## DATA FOR THIS EXERCISE
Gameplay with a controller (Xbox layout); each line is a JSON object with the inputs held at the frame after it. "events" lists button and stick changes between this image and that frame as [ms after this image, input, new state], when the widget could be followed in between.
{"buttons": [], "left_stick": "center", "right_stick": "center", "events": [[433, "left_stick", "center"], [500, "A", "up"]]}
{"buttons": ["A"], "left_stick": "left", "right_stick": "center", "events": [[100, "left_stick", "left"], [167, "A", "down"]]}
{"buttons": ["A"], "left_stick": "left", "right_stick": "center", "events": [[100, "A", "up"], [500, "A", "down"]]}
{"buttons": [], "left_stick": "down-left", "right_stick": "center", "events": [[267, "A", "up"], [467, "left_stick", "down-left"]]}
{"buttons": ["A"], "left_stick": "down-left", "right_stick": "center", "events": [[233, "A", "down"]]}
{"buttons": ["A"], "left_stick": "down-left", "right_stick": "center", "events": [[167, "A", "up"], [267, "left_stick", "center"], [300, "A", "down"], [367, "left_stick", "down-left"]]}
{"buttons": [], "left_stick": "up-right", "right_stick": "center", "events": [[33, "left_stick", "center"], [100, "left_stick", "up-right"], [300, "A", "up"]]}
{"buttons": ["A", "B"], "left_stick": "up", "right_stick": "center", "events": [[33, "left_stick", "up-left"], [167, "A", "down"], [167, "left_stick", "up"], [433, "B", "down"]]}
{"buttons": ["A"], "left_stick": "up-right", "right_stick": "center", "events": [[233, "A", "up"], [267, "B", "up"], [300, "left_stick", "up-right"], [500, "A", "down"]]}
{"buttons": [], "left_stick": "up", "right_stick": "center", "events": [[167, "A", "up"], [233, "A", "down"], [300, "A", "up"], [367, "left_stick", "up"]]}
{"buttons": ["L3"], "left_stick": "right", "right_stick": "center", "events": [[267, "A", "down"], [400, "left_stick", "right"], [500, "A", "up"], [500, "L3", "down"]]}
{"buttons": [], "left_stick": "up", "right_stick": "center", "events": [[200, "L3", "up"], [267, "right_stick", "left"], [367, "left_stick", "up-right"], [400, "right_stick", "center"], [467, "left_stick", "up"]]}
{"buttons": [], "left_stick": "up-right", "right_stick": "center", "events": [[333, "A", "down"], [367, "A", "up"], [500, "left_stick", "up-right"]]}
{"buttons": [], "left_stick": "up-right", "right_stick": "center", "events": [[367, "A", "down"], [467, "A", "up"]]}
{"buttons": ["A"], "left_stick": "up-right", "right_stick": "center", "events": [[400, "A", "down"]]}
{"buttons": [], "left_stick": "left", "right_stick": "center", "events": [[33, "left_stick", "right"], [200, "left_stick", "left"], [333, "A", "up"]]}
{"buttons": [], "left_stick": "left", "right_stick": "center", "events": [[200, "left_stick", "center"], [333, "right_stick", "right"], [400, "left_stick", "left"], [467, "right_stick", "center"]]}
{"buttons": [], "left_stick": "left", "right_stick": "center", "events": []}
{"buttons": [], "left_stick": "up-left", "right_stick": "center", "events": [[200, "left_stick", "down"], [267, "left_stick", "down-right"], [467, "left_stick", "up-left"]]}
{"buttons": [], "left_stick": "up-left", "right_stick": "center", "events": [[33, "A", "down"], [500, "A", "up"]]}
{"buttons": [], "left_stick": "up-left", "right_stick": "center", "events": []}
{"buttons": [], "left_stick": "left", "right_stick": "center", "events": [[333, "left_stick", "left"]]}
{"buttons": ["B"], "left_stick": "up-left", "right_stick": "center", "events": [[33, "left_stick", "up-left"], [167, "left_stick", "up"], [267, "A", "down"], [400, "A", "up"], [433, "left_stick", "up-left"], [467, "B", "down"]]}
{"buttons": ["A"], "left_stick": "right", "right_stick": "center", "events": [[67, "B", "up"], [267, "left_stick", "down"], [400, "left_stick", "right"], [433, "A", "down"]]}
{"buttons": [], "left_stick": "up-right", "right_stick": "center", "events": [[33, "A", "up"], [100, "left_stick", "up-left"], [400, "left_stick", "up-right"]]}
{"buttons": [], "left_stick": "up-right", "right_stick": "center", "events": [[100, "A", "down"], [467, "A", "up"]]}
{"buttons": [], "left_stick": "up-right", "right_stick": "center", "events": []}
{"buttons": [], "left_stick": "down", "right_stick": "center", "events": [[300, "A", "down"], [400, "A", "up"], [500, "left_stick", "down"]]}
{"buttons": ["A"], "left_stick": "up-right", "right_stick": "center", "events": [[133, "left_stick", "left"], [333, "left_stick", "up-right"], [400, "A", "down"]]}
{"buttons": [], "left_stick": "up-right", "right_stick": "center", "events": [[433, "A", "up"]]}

## TASK DIRECTIONS
Copy out the material exactly, omitting nothing.

## RESULT
Gameplay with a controller (Xbox layout); each line is a JSON object with the inputs held at the frame after it. "events" lists button and stick changes between this image and that frame as [ms after this image, input, new state], when the widget could be followed in between.
{"buttons": [], "left_stick": "center", "right_stick": "center", "events": [[433, "left_stick", "center"], [500, "A", "up"]]}
{"buttons": ["A"], "left_stick": "left", "right_stick": "center", "events": [[100, "left_stick", "left"], [167, "A", "down"]]}
{"buttons": ["A"], "left_stick": "left", "right_stick": "center", "events": [[100, "A", "up"], [500, "A", "down"]]}
{"buttons": [], "left_stick": "down-left", "right_stick": "center", "events": [[267, "A", "up"], [467, "left_stick", "down-left"]]}
{"buttons": ["A"], "left_stick": "down-left", "right_stick": "center", "events": [[233, "A", "down"]]}
{"buttons": ["A"], "left_stick": "down-left", "right_stick": "center", "events": [[167, "A", "up"], [267, "left_stick", "center"], [300, "A", "down"], [367, "left_stick", "down-left"]]}
{"buttons": [], "left_stick": "up-right", "right_stick": "center", "events": [[33, "left_stick", "center"], [100, "left_stick", "up-right"], [300, "A", "up"]]}
{"buttons": ["A", "B"], "left_stick": "up", "right_stick": "center", "events": [[33, "left_stick", "up-left"], [167, "A", "down"], [167, "left_stick", "up"], [433, "B", "down"]]}
{"buttons": ["A"], "left_stick": "up-right", "right_stick": "center", "events": [[233, "A", "up"], [267, "B", "up"], [300, "left_stick", "up-right"], [500, "A", "down"]]}
{"buttons": [], "left_stick": "up", "right_stick": "center", "events": [[167, "A", "up"], [233, "A", "down"], [300, "A", "up"], [367, "left_stick", "up"]]}
{"buttons": ["L3"], "left_stick": "right", "right_stick": "center", "events": [[267, "A", "down"], [400, "left_stick", "right"], [500, "A", "up"], [500, "L3", "down"]]}
{"buttons": [], "left_stick": "up", "right_stick": "center", "events": [[200, "L3", "up"], [267, "right_stick", "left"], [367, "left_stick", "up-right"], [400, "right_stick", "center"], [467, "left_stick", "up"]]}
{"buttons": [], "left_stick": "up-right", "right_stick": "center", "events": [[333, "A", "down"], [367, "A", "up"], [500, "left_stick", "up-right"]]}
{"buttons": [], "left_stick": "up-right", "right_stick": "center", "events": [[367, "A", "down"], [467, "A", "up"]]}
{"buttons": ["A"], "left_stick": "up-right", "right_stick": "center", "events": [[400, "A", "down"]]}
{"buttons": [], "left_stick": "left", "right_stick": "center", "events": [[33, "left_stick", "right"], [200, "left_stick", "left"], [333, "A", "up"]]}
{"buttons": [], "left_stick": "left", "right_stick": "center", "events": [[200, "left_stick", "center"], [333, "right_stick", "right"], [400, "left_stick", "left"], [467, "right_stick", "center"]]}
{"buttons": [], "left_stick": "left", "right_stick": "center", "events": []}
{"buttons": [], "left_stick": "up-left", "right_stick": "center", "events": [[200, "left_stick", "down"], [267, "left_stick", "down-right"], [467, "left_stick", "up-left"]]}
{"buttons": [], "left_stick": "up-left", "right_stick": "center", "events": [[33, "A", "down"], [500, "A", "up"]]}
{"buttons": [], "left_stick": "up-left", "right_stick": "center", "events": []}
{"buttons": [], "left_stick": "left", "right_stick": "center", "events": [[333, "left_stick", "left"]]}
{"buttons": ["B"], "left_stick": "up-left", "right_stick": "center", "events": [[33, "left_stick", "up-left"], [167, "left_stick", "up"], [267, "A", "down"], [400, "A", "up"], [433, "left_stick", "up-left"], [467, "B", "down"]]}
{"buttons": ["A"], "left_stick": "right", "right_stick": "center", "events": [[67, "B", "up"], [267, "left_stick", "down"], [400, "left_stick", "right"], [433, "A", "down"]]}
{"buttons": [], "left_stick": "up-right", "right_stick": "center", "events": [[33, "A", "up"], [100, "left_stick", "up-left"], [400, "left_stick", "up-right"]]}
{"buttons": [], "left_stick": "up-right", "right_stick": "center", "events": [[100, "A", "down"], [467, "A", "up"]]}
{"buttons": [], "left_stick": "up-right", "right_stick": "center", "events": []}
{"buttons": [], "left_stick": "down", "right_stick": "center", "events": [[300, "A", "down"], [400, "A", "up"], [500, "left_stick", "down"]]}
{"buttons": ["A"], "left_stick": "up-right", "right_stick": "center", "events": [[133, "left_stick", "left"], [333, "left_stick", "up-right"], [400, "A", "down"]]}
{"buttons": [], "left_stick": "up-right", "right_stick": "center", "events": [[433, "A", "up"]]}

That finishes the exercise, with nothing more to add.